● TASK ITEM: The number of lines containing "БАНТЫ" is the only answer wanted; work it out from the entries below.

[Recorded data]
Segment Open
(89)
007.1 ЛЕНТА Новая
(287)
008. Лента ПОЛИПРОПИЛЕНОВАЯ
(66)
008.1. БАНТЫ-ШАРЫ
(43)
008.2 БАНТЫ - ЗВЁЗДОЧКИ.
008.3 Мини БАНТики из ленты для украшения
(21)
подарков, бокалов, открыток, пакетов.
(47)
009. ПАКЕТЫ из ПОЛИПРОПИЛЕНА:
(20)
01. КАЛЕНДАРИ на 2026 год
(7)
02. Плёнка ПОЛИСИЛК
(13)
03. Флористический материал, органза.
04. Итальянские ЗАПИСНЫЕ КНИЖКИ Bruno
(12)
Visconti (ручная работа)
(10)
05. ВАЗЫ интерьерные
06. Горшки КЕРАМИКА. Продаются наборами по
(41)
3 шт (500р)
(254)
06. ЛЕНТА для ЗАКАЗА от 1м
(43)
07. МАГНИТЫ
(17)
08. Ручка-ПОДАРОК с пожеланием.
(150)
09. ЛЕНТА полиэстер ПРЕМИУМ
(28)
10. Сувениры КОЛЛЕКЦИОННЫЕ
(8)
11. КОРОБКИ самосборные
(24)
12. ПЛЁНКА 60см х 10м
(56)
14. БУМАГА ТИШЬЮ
Segment Closed
● RESULT FOR THIS TASK: 2